§ **Data**
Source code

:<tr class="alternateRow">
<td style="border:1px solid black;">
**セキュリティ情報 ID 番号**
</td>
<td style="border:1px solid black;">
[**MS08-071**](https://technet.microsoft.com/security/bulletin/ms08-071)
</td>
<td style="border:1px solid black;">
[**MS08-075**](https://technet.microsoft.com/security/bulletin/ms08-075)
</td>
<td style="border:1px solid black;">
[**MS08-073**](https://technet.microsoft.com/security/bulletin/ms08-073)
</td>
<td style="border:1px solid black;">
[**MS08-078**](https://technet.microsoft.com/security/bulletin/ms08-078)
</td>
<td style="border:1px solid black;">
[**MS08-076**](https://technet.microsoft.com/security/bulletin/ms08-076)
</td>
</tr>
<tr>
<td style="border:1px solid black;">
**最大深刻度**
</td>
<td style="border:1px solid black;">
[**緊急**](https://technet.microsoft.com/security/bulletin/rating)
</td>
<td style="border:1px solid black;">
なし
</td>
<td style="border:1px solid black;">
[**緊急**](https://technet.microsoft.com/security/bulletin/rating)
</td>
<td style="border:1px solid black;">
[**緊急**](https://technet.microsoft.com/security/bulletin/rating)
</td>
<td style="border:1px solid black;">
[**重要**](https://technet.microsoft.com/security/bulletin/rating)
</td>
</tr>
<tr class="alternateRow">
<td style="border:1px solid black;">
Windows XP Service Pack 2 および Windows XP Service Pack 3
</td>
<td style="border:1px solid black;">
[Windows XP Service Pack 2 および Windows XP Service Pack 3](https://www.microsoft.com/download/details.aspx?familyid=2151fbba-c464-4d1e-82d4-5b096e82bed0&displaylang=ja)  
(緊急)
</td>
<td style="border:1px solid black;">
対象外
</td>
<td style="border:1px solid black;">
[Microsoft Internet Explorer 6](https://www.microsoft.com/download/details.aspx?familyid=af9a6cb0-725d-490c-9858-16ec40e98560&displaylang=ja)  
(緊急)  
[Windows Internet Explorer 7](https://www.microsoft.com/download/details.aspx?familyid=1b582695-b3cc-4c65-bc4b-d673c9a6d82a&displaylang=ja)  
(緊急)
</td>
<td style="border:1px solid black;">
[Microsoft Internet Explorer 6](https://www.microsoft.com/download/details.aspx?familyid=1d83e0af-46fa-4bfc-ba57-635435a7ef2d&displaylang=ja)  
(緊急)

§ **Job item**
Read the entries above, then pull out the lines that include "class".

§ **Output**
:<tr class="alternateRow">
<tr class="alternateRow">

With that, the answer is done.